▶ [Data to process]:
####################

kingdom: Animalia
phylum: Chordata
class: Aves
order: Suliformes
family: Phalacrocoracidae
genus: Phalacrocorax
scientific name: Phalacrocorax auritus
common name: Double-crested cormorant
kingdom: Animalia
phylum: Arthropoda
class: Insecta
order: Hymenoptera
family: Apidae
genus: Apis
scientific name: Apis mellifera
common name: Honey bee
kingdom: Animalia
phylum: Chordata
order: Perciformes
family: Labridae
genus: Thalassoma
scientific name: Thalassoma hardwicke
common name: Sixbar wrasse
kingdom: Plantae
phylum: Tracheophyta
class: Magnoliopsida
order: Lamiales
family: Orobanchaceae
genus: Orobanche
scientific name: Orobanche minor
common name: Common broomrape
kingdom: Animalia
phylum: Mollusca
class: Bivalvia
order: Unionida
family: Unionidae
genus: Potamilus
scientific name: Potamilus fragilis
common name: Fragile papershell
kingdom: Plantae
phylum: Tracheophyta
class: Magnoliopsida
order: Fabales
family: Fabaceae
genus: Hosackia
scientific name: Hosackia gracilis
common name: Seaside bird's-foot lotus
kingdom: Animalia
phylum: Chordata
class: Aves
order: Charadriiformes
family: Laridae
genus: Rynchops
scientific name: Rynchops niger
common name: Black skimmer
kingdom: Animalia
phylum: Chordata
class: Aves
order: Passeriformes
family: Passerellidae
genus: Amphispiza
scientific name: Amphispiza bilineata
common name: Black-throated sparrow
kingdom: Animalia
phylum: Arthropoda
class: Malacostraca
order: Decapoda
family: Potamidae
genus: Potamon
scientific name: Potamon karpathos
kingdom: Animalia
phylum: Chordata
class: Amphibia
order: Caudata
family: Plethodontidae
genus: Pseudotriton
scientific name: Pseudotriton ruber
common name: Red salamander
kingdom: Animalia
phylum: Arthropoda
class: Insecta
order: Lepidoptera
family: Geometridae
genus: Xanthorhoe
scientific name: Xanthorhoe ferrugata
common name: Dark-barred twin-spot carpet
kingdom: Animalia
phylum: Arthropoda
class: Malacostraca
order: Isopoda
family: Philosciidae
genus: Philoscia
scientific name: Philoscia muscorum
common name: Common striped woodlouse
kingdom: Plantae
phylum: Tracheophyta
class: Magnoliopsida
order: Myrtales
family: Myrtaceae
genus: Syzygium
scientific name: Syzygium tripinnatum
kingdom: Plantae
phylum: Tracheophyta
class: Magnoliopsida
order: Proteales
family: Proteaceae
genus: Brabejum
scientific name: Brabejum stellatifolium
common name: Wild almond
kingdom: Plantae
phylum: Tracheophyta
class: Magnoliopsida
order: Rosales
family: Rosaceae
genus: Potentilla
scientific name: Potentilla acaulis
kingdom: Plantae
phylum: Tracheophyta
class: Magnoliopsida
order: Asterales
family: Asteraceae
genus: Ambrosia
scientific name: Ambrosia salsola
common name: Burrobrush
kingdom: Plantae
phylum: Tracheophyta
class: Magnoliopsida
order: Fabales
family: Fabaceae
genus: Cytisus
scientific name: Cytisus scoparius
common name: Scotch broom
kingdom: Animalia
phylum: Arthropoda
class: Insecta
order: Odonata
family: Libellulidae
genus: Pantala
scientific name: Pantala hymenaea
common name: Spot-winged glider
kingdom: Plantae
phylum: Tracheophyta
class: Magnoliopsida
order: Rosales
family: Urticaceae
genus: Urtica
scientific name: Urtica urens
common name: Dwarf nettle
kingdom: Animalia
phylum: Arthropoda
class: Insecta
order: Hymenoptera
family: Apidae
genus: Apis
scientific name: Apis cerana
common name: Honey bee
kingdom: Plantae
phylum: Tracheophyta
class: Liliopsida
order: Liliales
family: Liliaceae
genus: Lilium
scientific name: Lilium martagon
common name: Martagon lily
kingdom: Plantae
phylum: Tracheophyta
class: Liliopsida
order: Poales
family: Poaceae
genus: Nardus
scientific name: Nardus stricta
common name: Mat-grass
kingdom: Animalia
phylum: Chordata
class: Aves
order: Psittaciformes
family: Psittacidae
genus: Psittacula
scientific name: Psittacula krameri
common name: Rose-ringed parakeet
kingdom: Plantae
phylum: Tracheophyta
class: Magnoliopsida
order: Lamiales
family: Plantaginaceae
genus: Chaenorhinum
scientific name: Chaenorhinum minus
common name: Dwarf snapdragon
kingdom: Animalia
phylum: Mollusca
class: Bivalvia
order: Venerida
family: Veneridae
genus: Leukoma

####################

▶ [Your goal]:
Rewrite the records from the line with "class: Amphibia" up to and including the line with "order: Proteales", swapping "scientific name" for "binomial" and keeping everything else unchanged.

▶ [Response below]:
class: Amphibia
order: Caudata
family: Plethodontidae
genus: Pseudotriton
binomial: Pseudotriton ruber
common name: Red salamander
kingdom: Animalia
phylum: Arthropoda
class: Insecta
order: Lepidoptera
family: Geometridae
genus: Xanthorhoe
binomial: Xanthorhoe ferrugata
common name: Dark-barred twin-spot carpet
kingdom: Animalia
phylum: Arthropoda
class: Malacostraca
order: Isopoda
family: Philosciidae
genus: Philoscia
binomial: Philoscia muscorum
common name: Common striped woodlouse
kingdom: Plantae
phylum: Tracheophyta
class: Magnoliopsida
order: Myrtales
family: Myrtaceae
genus: Syzygium
binomial: Syzygium tripinnatum
kingdom: Plantae
phylum: Tracheophyta
class: Magnoliopsida
order: Proteales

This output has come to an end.